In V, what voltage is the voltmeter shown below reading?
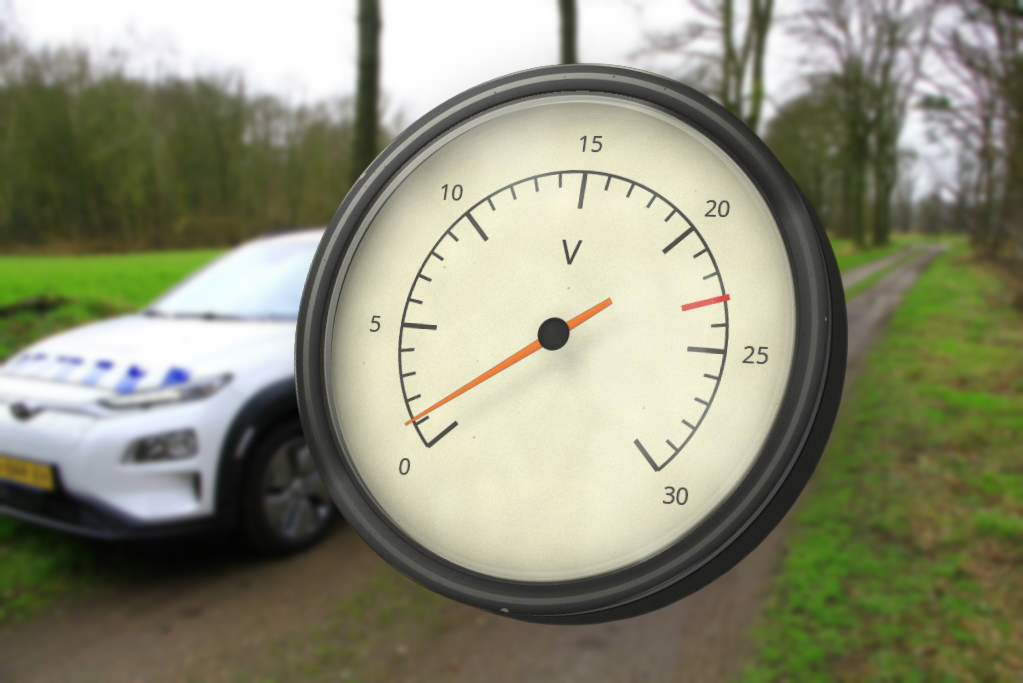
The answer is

------

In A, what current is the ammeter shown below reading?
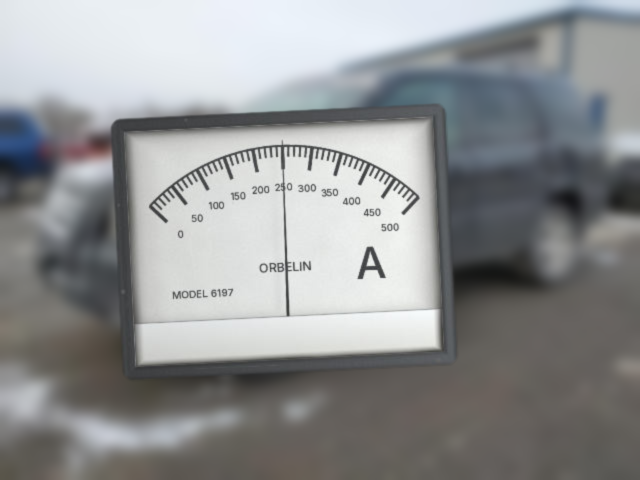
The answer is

------

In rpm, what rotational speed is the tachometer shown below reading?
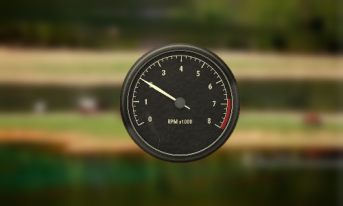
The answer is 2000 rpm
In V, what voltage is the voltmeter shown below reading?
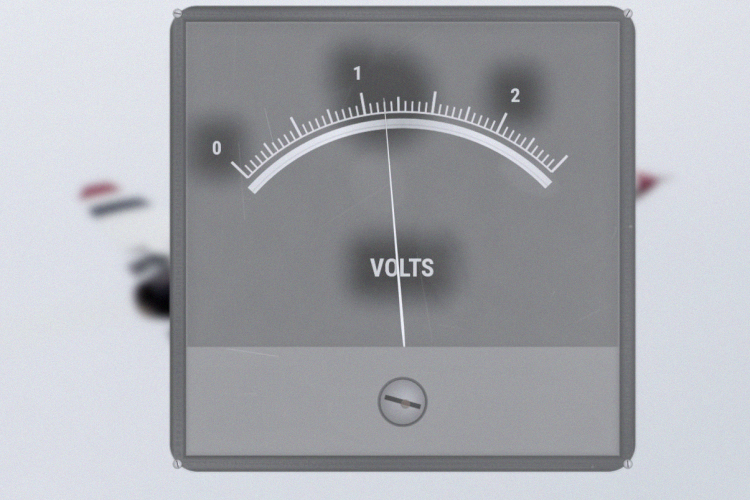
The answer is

------

Show every line above that contains the string "below". Uppercase and lowercase count as different letters.

**Problem solution**
In V, what voltage is the voltmeter shown below reading?
In A, what current is the ammeter shown below reading?
In rpm, what rotational speed is the tachometer shown below reading?
In V, what voltage is the voltmeter shown below reading?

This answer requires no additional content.